2. The method of claim 1, wherein the initial target detection result is a three-dimensional initial target detection result;

3. The method according to claim 2, wherein said extracting internal structural features of the initial target detection result from the sequence of image units comprises:

4. A method according to claim 3, wherein the structural relationship recognition model is derived based on recurrent neural network training.

5. The method according to claim 1, wherein the method further comprises:

6. The method of claim 5, wherein said extracting the apparent features of the initial target detection result comprises:

7. The method of claim 6, wherein the symptom recognition model is derived based on convolutional neural network training.

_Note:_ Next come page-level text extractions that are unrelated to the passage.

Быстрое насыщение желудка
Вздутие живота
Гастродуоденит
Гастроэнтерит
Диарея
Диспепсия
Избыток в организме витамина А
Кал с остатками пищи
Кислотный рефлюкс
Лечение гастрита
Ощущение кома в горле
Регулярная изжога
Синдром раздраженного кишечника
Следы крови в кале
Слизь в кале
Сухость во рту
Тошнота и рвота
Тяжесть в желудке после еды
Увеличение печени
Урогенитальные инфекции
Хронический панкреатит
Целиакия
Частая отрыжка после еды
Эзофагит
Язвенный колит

8. The method of claim 5, wherein said determining whether said initial object detection result is an image object based on said appearance feature and said internal structural feature comprises:

9. The method of claim 5, wherein said determining whether said initial object detection result is an image object based on said appearance feature and said internal structural feature comprises:

10. The method of claim 9, wherein the feature fusion process for the appearance feature and the internal structural feature to obtain an appearance and an internal structural integrated feature comprises:

11. An authentication apparatus for detecting a target, comprising:

the first data processing unit is used for dividing the initial target detection result into an image unit sequence and extracting internal structural features of the initial target detection result according to the image unit sequence; the image unit sequence is an image unit sequence obtained by dividing the unit area of an image to obtain image units and arranging the image units according to the positions of the image units in an original image; the internal structural feature refers to a feature representing the mutual structural relationship between each image unit in an image;

12. The apparatus of claim 11, wherein the initial target detection result is a three-dimensional initial target detection result;

the first data processing unit is specifically configured to, when dividing the initial target detection result into a sequence of image units:

13. The apparatus according to claim 12, wherein the first data processing unit is configured to, when extracting the internal structural feature of the initial target detection result from the sequence of image units:

14. The apparatus of claim 11, wherein the apparatus further comprises:

15. The apparatus according to claim 14, wherein the second data processing unit is configured to, when extracting the appearance feature of the initial target detection result:

16. An authentication apparatus of a target detection result, characterized by comprising:

a memory and a processor;

the memory is connected with the processor and used for storing programs;

the processor is configured to implement the method for discriminating a target detection result according to any one of claims 1 to 10 by running a program stored in the memory.

17. A storage medium having stored thereon a computer program which, when executed by a processor, performs the steps of the method of discriminating a target detection result according to any one of claims 1 to 10.